310/365 – FAMILY DINNER

Word Count: 430

I counted only five stars in the western sky this morning, the rest lost to the reach of the slow rising sun. They cluster together as if there is safety in number, as if they could stand by in the safe glow of the moon. It doesn’t work that way.

We were just children, the oldest fifteen, the baby, two years. The moon was our mother, our father, the angry flame of the sun. Yet we survived, if dysfunctional, to grow into some form of adults.

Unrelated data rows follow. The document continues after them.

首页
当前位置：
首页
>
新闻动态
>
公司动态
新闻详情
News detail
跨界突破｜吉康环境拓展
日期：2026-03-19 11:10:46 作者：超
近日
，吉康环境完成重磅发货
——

I look at the faces in the soft glow of the candlelit table. A giant turkey, the glimmer of cranberry sauce catching the light. Conversations are discordant hums but the overall image is one of a family. There’s Lucy, the oldest, who saw more than the rest of us knew. Her pinched mouth holds back more than polite talk, more than the baby, now twenty-four, would ever have guessed since our father died when she was ten. She experienced only the sad illness of his last years and he’d mellowed, his strength drained, his anger turned into mere grumpy self-pity. But each of us had memories of dinners that exploded like land mines. A word, a look, a childish fidget that lit a fuse in his head.

This is the first family dinner without my mother seated at the head of the table. Why had we never questioned her, never sought explanation, never accused her of complicity in the fear and noise that was home? I think of her fragile nature, of her sparrow quick hopping about, of the skeletal frame of her that elicited pity rather than real understanding.

Yet here we are, free to examine, free to express our realities and still, there’s a cloud that covers the room like a fog to silence emotion. We pretend it didn’t exist, this past that we shared. We make small talk of small rare memories, like the time mom forgot to make gravy and forget how she sprang up and boiled skin and wings in a rush with water and flour, crying over the stove. Shaking with expectation. All that buried deep in the closets while the turkey shines in a glorious display of plenty. A delicious aroma that permeates the cloud, drenches it and all of us with selective recall.

Smiles and hugs at the door, then the silence of being alone. In the house, in each car, in each mind driving away from more than the past and desperately creating a new present that allows us each to be happy.